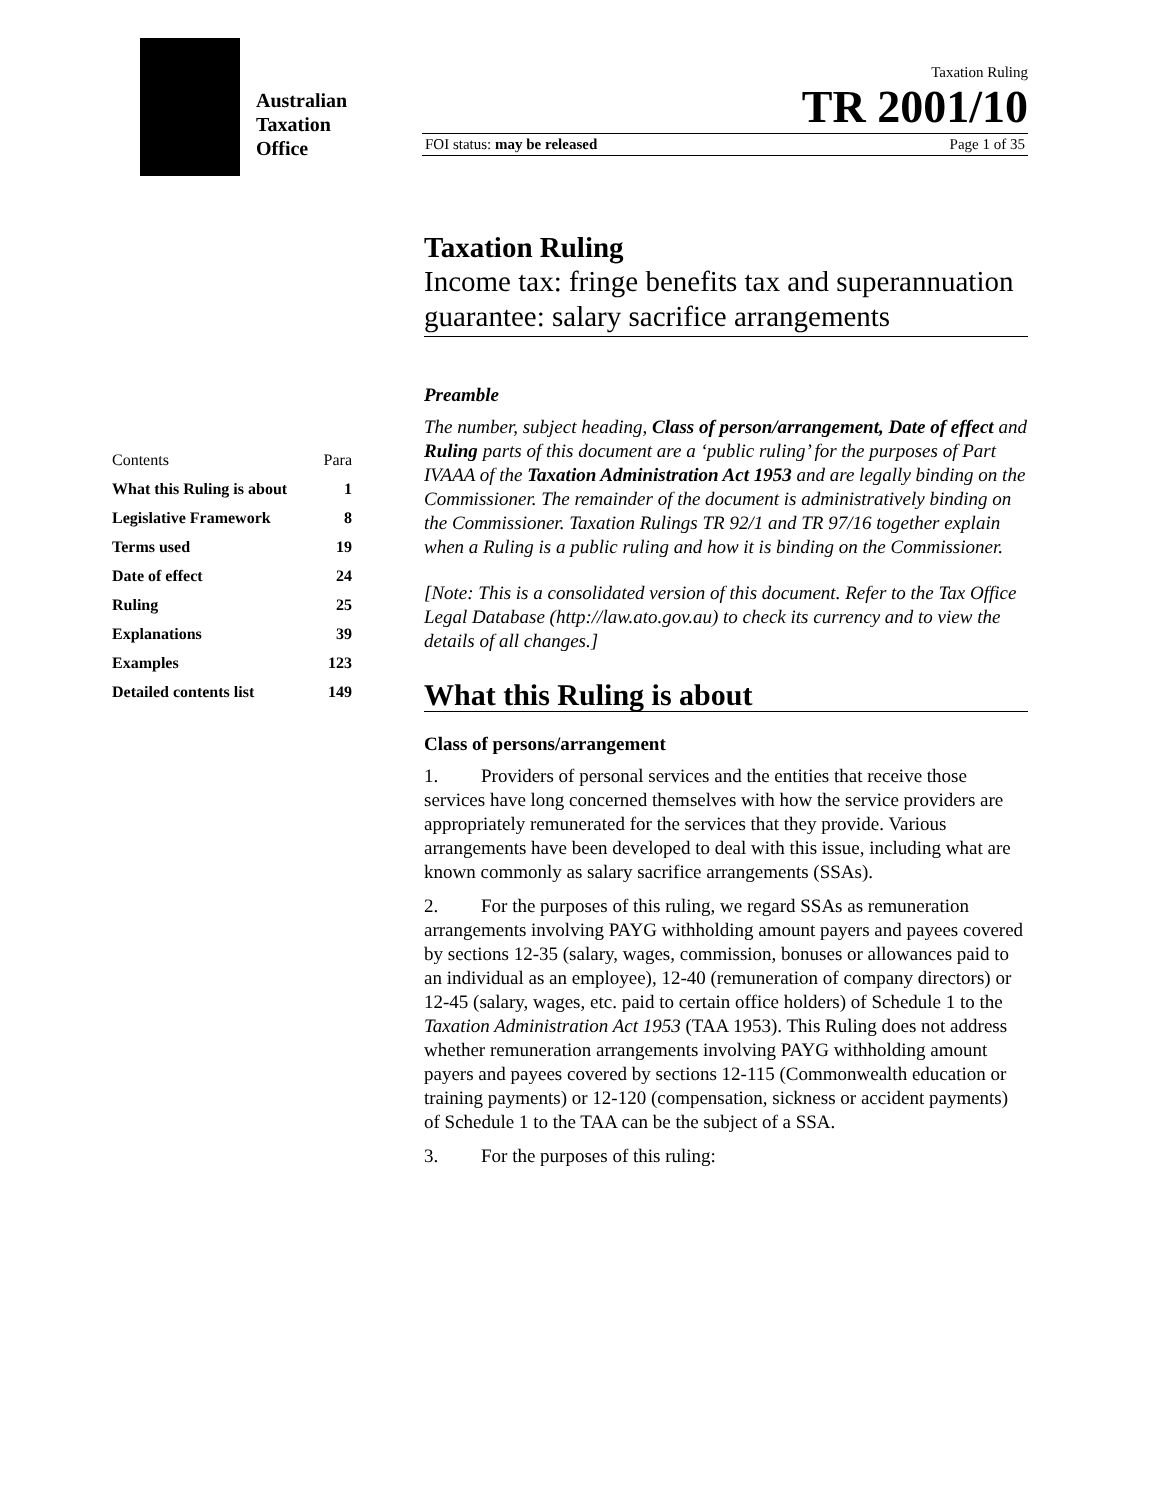Australian
Taxation
Office
Taxation Ruling
TR 2001/10
FOI status: may be released Page 1 of 35
| Contents | Para |
| What this Ruling is about | 1 |
| Legislative Framework | 8 |
| Terms used | 19 |
| Date of effect | 24 |
| Ruling | 25 |
| Explanations | 39 |
| Examples | 123 |
| Detailed contents list | 149 |
Taxation Ruling
Income tax: fringe benefits tax and superannuation guarantee: salary sacrifice arrangements
Preamble
The number, subject heading, Class of person/arrangement, Date of effect and Ruling parts of this document are a ‘public ruling’ for the purposes of Part IVAAA of the Taxation Administration Act 1953 and are legally binding on the Commissioner. The remainder of the document is administratively binding on the Commissioner. Taxation Rulings TR 92/1 and TR 97/16 together explain when a Ruling is a public ruling and how it is binding on the Commissioner.
[Note: This is a consolidated version of this document. Refer to the Tax Office Legal Database (http://law.ato.gov.au) to check its currency and to view the details of all changes.]
What this Ruling is about
Class of persons/arrangement
1.   Providers of personal services and the entities that receive those services have long concerned themselves with how the service providers are appropriately remunerated for the services that they provide. Various arrangements have been developed to deal with this issue, including what are known commonly as salary sacrifice arrangements (SSAs).
2.   For the purposes of this ruling, we regard SSAs as remuneration arrangements involving PAYG withholding amount payers and payees covered by sections 12-35 (salary, wages, commission, bonuses or allowances paid to an individual as an employee), 12-40 (remuneration of company directors) or 12-45 (salary, wages, etc. paid to certain office holders) of Schedule 1 to the Taxation Administration Act 1953 (TAA 1953). This Ruling does not address whether remuneration arrangements involving PAYG withholding amount payers and payees covered by sections 12-115 (Commonwealth education or training payments) or 12-120 (compensation, sickness or accident payments) of Schedule 1 to the TAA can be the subject of a SSA.
3.   For the purposes of this ruling:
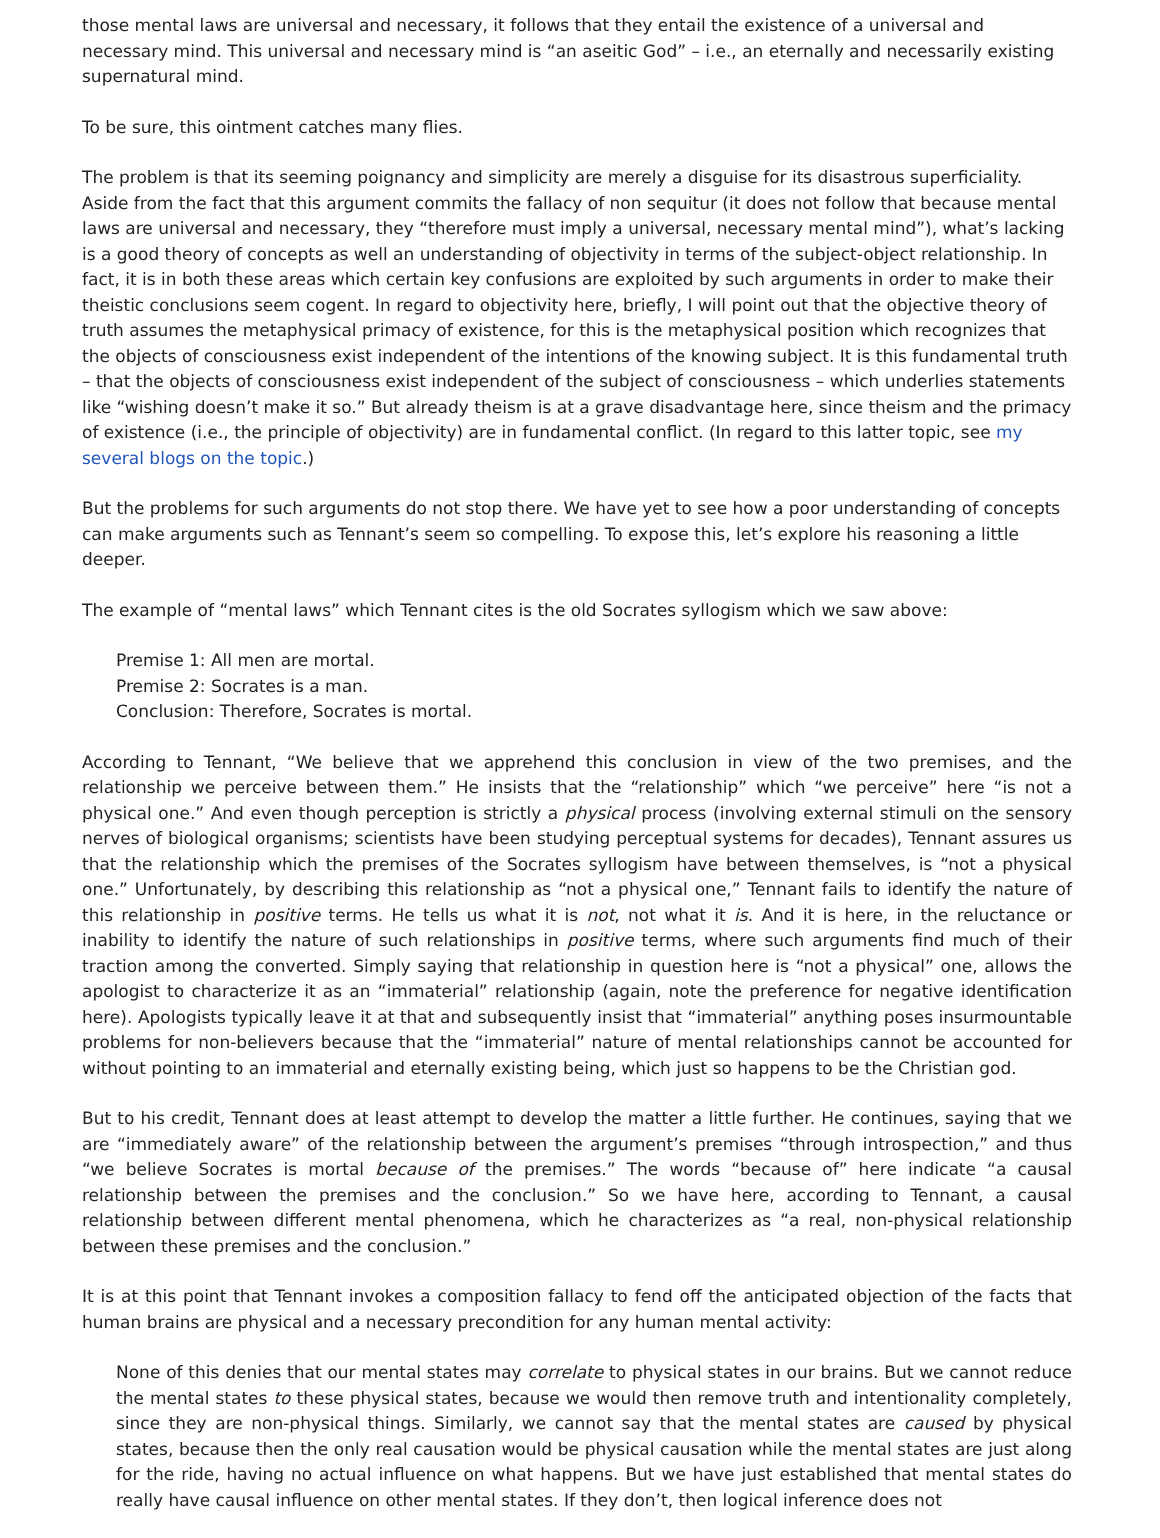those mental laws are universal and necessary, it follows that they entail the existence of a universal and necessary mind. This universal and necessary mind is “an aseitic God” – i.e., an eternally and necessarily existing supernatural mind.
To be sure, this ointment catches many flies.
The problem is that its seeming poignancy and simplicity are merely a disguise for its disastrous superficiality. Aside from the fact that this argument commits the fallacy of non sequitur (it does not follow that because mental laws are universal and necessary, they “therefore must imply a universal, necessary mental mind”), what’s lacking is a good theory of concepts as well an understanding of objectivity in terms of the subject-object relationship. In fact, it is in both these areas which certain key confusions are exploited by such arguments in order to make their theistic conclusions seem cogent. In regard to objectivity here, briefly, I will point out that the objective theory of truth assumes the metaphysical primacy of existence, for this is the metaphysical position which recognizes that the objects of consciousness exist independent of the intentions of the knowing subject. It is this fundamental truth – that the objects of consciousness exist independent of the subject of consciousness – which underlies statements like “wishing doesn’t make it so.” But already theism is at a grave disadvantage here, since theism and the primacy of existence (i.e., the principle of objectivity) are in fundamental conflict. (In regard to this latter topic, see my several blogs on the topic.)
But the problems for such arguments do not stop there. We have yet to see how a poor understanding of concepts can make arguments such as Tennant’s seem so compelling. To expose this, let’s explore his reasoning a little deeper.
The example of “mental laws” which Tennant cites is the old Socrates syllogism which we saw above:
Premise 1: All men are mortal.
Premise 2: Socrates is a man.
Conclusion: Therefore, Socrates is mortal.
According to Tennant, “We believe that we apprehend this conclusion in view of the two premises, and the relationship we perceive between them.” He insists that the “relationship” which “we perceive” here “is not a physical one.” And even though perception is strictly a physical process (involving external stimuli on the sensory nerves of biological organisms; scientists have been studying perceptual systems for decades), Tennant assures us that the relationship which the premises of the Socrates syllogism have between themselves, is “not a physical one.” Unfortunately, by describing this relationship as “not a physical one,” Tennant fails to identify the nature of this relationship in positive terms. He tells us what it is not, not what it is. And it is here, in the reluctance or inability to identify the nature of such relationships in positive terms, where such arguments find much of their traction among the converted. Simply saying that relationship in question here is “not a physical” one, allows the apologist to characterize it as an “immaterial” relationship (again, note the preference for negative identification here). Apologists typically leave it at that and subsequently insist that “immaterial” anything poses insurmountable problems for non-believers because that the “immaterial” nature of mental relationships cannot be accounted for without pointing to an immaterial and eternally existing being, which just so happens to be the Christian god.
But to his credit, Tennant does at least attempt to develop the matter a little further. He continues, saying that we are “immediately aware” of the relationship between the argument’s premises “through introspection,” and thus “we believe Socrates is mortal because of the premises.” The words “because of” here indicate “a causal relationship between the premises and the conclusion.” So we have here, according to Tennant, a causal relationship between different mental phenomena, which he characterizes as “a real, non-physical relationship between these premises and the conclusion.”
It is at this point that Tennant invokes a composition fallacy to fend off the anticipated objection of the facts that human brains are physical and a necessary precondition for any human mental activity:
None of this denies that our mental states may correlate to physical states in our brains. But we cannot reduce the mental states to these physical states, because we would then remove truth and intentionality completely, since they are non-physical things. Similarly, we cannot say that the mental states are caused by physical states, because then the only real causation would be physical causation while the mental states are just along for the ride, having no actual influence on what happens. But we have just established that mental states do really have causal influence on other mental states. If they don’t, then logical inference does not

----------------------------------------

**Exercise:**
Reproduce the entire listing above precisely, but keep the images out.

**Answer space:**
Australian
Taxation
Office
Taxation Ruling
TR 2001/10
FOI status: may be released Page 1 of 35
| Contents | Para |
| What this Ruling is about | 1 |
| Legislative Framework | 8 |
| Terms used | 19 |
| Date of effect | 24 |
| Ruling | 25 |
| Explanations | 39 |
| Examples | 123 |
| Detailed contents list | 149 |
Taxation Ruling
Income tax: fringe benefits tax and superannuation guarantee: salary sacrifice arrangements
Preamble
The number, subject heading, Class of person/arrangement, Date of effect and Ruling parts of this document are a ‘public ruling’ for the purposes of Part IVAAA of the Taxation Administration Act 1953 and are legally binding on the Commissioner. The remainder of the document is administratively binding on the Commissioner. Taxation Rulings TR 92/1 and TR 97/16 together explain when a Ruling is a public ruling and how it is binding on the Commissioner.
[Note: This is a consolidated version of this document. Refer to the Tax Office Legal Database (http://law.ato.gov.au) to check its currency and to view the details of all changes.]
What this Ruling is about
Class of persons/arrangement
1.   Providers of personal services and the entities that receive those services have long concerned themselves with how the service providers are appropriately remunerated for the services that they provide. Various arrangements have been developed to deal with this issue, including what are known commonly as salary sacrifice arrangements (SSAs).
2.   For the purposes of this ruling, we regard SSAs as remuneration arrangements involving PAYG withholding amount payers and payees covered by sections 12-35 (salary, wages, commission, bonuses or allowances paid to an individual as an employee), 12-40 (remuneration of company directors) or 12-45 (salary, wages, etc. paid to certain office holders) of Schedule 1 to the Taxation Administration Act 1953 (TAA 1953). This Ruling does not address whether remuneration arrangements involving PAYG withholding amount payers and payees covered by sections 12-115 (Commonwealth education or training payments) or 12-120 (compensation, sickness or accident payments) of Schedule 1 to the TAA can be the subject of a SSA.
3.   For the purposes of this ruling:
those mental laws are universal and necessary, it follows that they entail the existence of a universal and necessary mind. This universal and necessary mind is “an aseitic God” – i.e., an eternally and necessarily existing supernatural mind.
To be sure, this ointment catches many flies.
The problem is that its seeming poignancy and simplicity are merely a disguise for its disastrous superficiality. Aside from the fact that this argument commits the fallacy of non sequitur (it does not follow that because mental laws are universal and necessary, they “therefore must imply a universal, necessary mental mind”), what’s lacking is a good theory of concepts as well an understanding of objectivity in terms of the subject-object relationship. In fact, it is in both these areas which certain key confusions are exploited by such arguments in order to make their theistic conclusions seem cogent. In regard to objectivity here, briefly, I will point out that the objective theory of truth assumes the metaphysical primacy of existence, for this is the metaphysical position which recognizes that the objects of consciousness exist independent of the intentions of the knowing subject. It is this fundamental truth – that the objects of consciousness exist independent of the subject of consciousness – which underlies statements like “wishing doesn’t make it so.” But already theism is at a grave disadvantage here, since theism and the primacy of existence (i.e., the principle of objectivity) are in fundamental conflict. (In regard to this latter topic, see my several blogs on the topic.)
But the problems for such arguments do not stop there. We have yet to see how a poor understanding of concepts can make arguments such as Tennant’s seem so compelling. To expose this, let’s explore his reasoning a little deeper.
The example of “mental laws” which Tennant cites is the old Socrates syllogism which we saw above:
Premise 1: All men are mortal.
Premise 2: Socrates is a man.
Conclusion: Therefore, Socrates is mortal.
According to Tennant, “We believe that we apprehend this conclusion in view of the two premises, and the relationship we perceive between them.” He insists that the “relationship” which “we perceive” here “is not a physical one.” And even though perception is strictly a physical process (involving external stimuli on the sensory nerves of biological organisms; scientists have been studying perceptual systems for decades), Tennant assures us that the relationship which the premises of the Socrates syllogism have between themselves, is “not a physical one.” Unfortunately, by describing this relationship as “not a physical one,” Tennant fails to identify the nature of this relationship in positive terms. He tells us what it is not, not what it is. And it is here, in the reluctance or inability to identify the nature of such relationships in positive terms, where such arguments find much of their traction among the converted. Simply saying that relationship in question here is “not a physical” one, allows the apologist to characterize it as an “immaterial” relationship (again, note the preference for negative identification here). Apologists typically leave it at that and subsequently insist that “immaterial” anything poses insurmountable problems for non-believers because that the “immaterial” nature of mental relationships cannot be accounted for without pointing to an immaterial and eternally existing being, which just so happens to be the Christian god.
But to his credit, Tennant does at least attempt to develop the matter a little further. He continues, saying that we are “immediately aware” of the relationship between the argument’s premises “through introspection,” and thus “we believe Socrates is mortal because of the premises.” The words “because of” here indicate “a causal relationship between the premises and the conclusion.” So we have here, according to Tennant, a causal relationship between different mental phenomena, which he characterizes as “a real, non-physical relationship between these premises and the conclusion.”
It is at this point that Tennant invokes a composition fallacy to fend off the anticipated objection of the facts that human brains are physical and a necessary precondition for any human mental activity:
None of this denies that our mental states may correlate to physical states in our brains. But we cannot reduce the mental states to these physical states, because we would then remove truth and intentionality completely, since they are non-physical things. Similarly, we cannot say that the mental states are caused by physical states, because then the only real causation would be physical causation while the mental states are just along for the ride, having no actual influence on what happens. But we have just established that mental states do really have causal influence on other mental states. If they don’t, then logical inference does not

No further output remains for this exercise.